Inside, the museum had an intimacy I didn’t expect. It felt like a conversation rather than an exhibition. The colors in Matisse’s work were alive—fiery reds, cool blues, joyful yellows—and many of the pieces were created in this very city. One room contained paper cutouts so vivid I had to resist the urge to reach out and touch them. Another was filled with portraits of his model and muse, executed in varying degrees of abstraction.

What stayed with me most, though, was a handwritten note framed on the wall. In it, Matisse described his joy at discovering the light of the Côte d’Azur and how it changed his work forever. Looking around at the windows casting their square pools of sunlight onto tiled floors, I understood what he meant.

6. Back Toward the Sea

I took a slow walk back to the city center through the Jardin des Arènes de Cimiez, where elderly couples sat in silence on shaded benches, and children played near Roman ruins. The descent led me eventually to Place Masséna, the city’s formal, symmetrical heart. The geometric paving, black and white like a giant chessboard, contrasted beautifully with the red buildings that framed it.

The day was beginning to soften into late afternoon. I made my way once more to the promenade, the light now slanting low, casting long shadows and warming every surface it touched. I walked down to the water’s edge, took off my shoes, and let the pebbles press into my feet.
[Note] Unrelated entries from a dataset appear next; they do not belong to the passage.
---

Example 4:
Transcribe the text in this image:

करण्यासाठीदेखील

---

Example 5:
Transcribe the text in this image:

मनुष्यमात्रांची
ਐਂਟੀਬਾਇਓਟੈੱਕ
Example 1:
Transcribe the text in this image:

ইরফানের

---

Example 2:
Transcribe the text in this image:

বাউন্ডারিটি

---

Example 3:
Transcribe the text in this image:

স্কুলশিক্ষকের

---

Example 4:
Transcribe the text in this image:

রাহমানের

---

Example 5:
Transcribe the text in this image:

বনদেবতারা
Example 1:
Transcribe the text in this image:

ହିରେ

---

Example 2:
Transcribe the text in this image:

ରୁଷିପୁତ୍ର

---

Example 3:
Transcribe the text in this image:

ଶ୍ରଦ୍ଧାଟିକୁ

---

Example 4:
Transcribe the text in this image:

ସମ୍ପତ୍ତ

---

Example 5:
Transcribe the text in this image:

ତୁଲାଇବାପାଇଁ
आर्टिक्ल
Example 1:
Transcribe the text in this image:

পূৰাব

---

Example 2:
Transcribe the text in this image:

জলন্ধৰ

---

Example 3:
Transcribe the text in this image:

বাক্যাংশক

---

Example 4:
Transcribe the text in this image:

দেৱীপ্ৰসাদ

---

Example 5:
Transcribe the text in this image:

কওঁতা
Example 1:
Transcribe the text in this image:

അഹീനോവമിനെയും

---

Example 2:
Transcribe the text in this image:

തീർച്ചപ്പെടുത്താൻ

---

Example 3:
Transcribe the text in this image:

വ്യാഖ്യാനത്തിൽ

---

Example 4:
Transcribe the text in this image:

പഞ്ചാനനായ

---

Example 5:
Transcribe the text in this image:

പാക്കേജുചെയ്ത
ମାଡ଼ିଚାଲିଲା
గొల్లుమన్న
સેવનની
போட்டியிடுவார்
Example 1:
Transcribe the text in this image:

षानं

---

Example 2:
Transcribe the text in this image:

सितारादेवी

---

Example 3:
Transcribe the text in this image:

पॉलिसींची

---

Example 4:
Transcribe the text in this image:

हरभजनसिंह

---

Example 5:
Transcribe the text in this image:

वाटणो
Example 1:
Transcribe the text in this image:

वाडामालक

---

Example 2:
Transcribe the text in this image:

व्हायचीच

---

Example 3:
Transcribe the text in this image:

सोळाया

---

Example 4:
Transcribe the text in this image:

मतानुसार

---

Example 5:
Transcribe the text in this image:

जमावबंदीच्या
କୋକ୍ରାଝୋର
The sea was calm, its waves lapping slowly as if tired from a day of performing.

I sat there for a long time, not doing anything in particular. Just watching the sun move across the sky. People came and went—lovers walking hand in hand, a child chasing a balloon, someone playing guitar in the distance.

7. Nightfall and a Last Stroll Through the Streets

Hunger eventually pulled me off the beach. I wandered into a small side street near Rue Droite and found a restaurant with outdoor seating and a handwritten chalkboard menu. I ordered a glass of local rosé, a salade niçoise that tasted far fresher than any version I’d tried elsewhere, and a slice of pissaladière—the caramelized onion and anchovy tart that’s so typical of this region.
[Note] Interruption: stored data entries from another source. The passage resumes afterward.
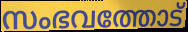
സംഭവത്തോട്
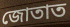
জোতাত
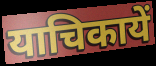
याचिकायें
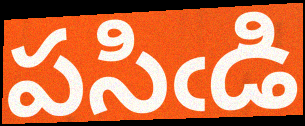
పసిఁడి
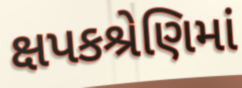
ક્ષપકશ્રેણિમાં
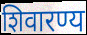
शिवारण्य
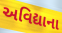
અવિદ્યાના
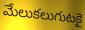
మేలుకలుగుటకై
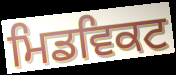
ਮਿਡਵਿਕਟ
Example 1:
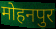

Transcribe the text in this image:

मोहनपुर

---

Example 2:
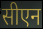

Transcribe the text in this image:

सीएन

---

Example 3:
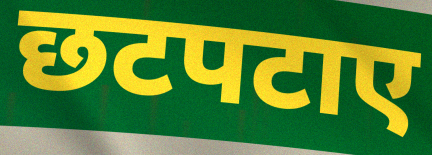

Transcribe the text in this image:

छटपटाए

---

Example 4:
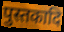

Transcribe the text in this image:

पुस्तकादि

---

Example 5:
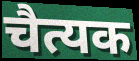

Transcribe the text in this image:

चैत्यक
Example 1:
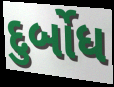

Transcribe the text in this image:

દુર્બોધ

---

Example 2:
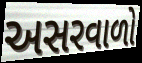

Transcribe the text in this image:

અસરવાળો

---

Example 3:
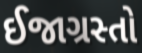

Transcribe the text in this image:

ઈજાગ્રસ્તો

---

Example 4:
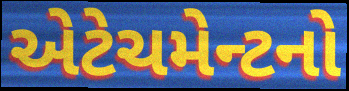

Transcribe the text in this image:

એટેચમેન્ટનો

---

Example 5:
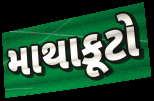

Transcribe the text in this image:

માથાકૂટો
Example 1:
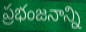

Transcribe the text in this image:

ప్రభంజనాన్ని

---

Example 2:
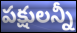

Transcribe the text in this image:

పక్షులన్నీ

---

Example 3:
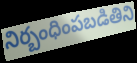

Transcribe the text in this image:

నిర్బంధింపబడితిని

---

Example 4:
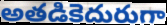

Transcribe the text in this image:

అతడికెదురుగా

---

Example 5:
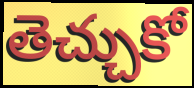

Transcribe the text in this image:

తెచ్చుకో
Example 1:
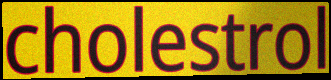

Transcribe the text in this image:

cholestrol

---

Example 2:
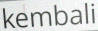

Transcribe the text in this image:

kembali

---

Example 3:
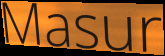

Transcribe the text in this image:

Masur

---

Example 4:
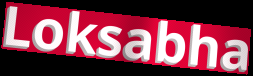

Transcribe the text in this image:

Loksabha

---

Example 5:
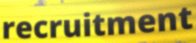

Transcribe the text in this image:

recruitment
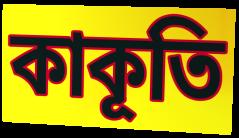
কাকূতি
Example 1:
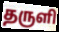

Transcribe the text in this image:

தருளி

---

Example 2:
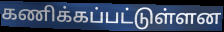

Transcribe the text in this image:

கணிக்கப்பட்டுள்ளன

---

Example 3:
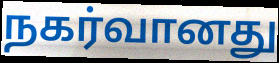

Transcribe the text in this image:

நகர்வானது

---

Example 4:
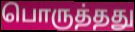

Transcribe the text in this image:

பொருத்தது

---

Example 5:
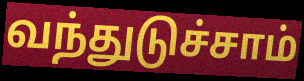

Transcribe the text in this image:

வந்துடுச்சாம்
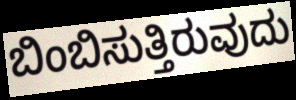
ಬಿಂಬಿಸುತ್ತಿರುವುದು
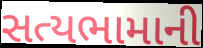
સત્યભામાની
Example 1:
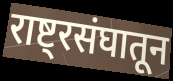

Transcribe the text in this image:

राष्ट्रसंघातून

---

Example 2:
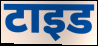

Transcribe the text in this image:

टाइड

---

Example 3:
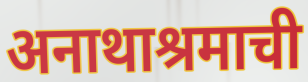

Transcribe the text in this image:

अनाथाश्रमाची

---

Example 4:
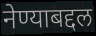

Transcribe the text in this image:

नेण्याबद्दल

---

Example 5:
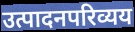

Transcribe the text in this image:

उत्पादनपरिव्यय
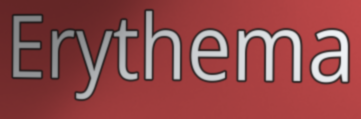
Erythema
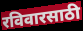
रविवारसाठी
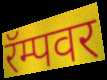
रॅम्पवर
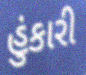
હુંકારી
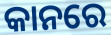
କାନରେ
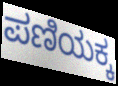
ಪಣಿಯಕ್ಕ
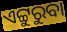
ଏଟ୍ଟୁରୁବା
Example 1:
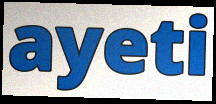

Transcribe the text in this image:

ayeti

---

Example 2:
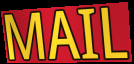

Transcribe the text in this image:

MAIL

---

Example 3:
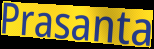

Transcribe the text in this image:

Prasanta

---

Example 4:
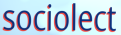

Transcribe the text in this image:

sociolect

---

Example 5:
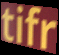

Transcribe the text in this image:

tifr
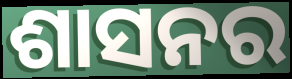
ଶାସନର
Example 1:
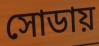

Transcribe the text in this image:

সোডায়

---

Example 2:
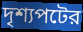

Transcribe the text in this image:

দৃশ্যপটের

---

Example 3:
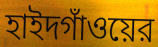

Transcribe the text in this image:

হাইদগাঁওয়ের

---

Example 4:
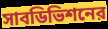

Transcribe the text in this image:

সাবডিভিশনের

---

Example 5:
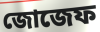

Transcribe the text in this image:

জোজেফ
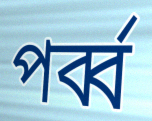
পর্ব্ব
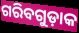
ଗରିବଗୁଡ଼ାକ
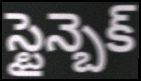
స్టైన్బెక్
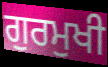
ਗੁਰਮੁਖੀ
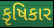
કૃષિકાર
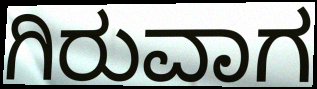
ಗಿರುವಾಗ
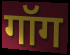
गॉग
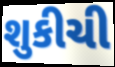
શુકીચી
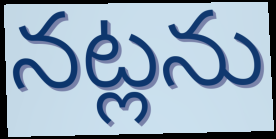
నట్లను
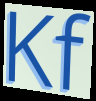
Kf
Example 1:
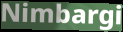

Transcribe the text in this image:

Nimbargi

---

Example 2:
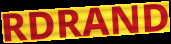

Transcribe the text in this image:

RDRAND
The wine was chilled, the streetlights came on gradually, and a group of musicians started playing something that sounded like jazz but with a Mediterranean twist. I lingered over dessert, a tarte au citron with a meringue top, thinking how time feels slower in places like this—not because there’s less to do, but because every moment asks to be fully experienced.

Later, back on the promenade, I looked out at the dark sea. The lights of Nice glimmered behind me, and in the distance, the gentle blinking of a lighthouse rhythmically broke the horizon. The day was over, but it had left something permanent in its wake. Not a memory, exactly—more like a texture, a color, a sound.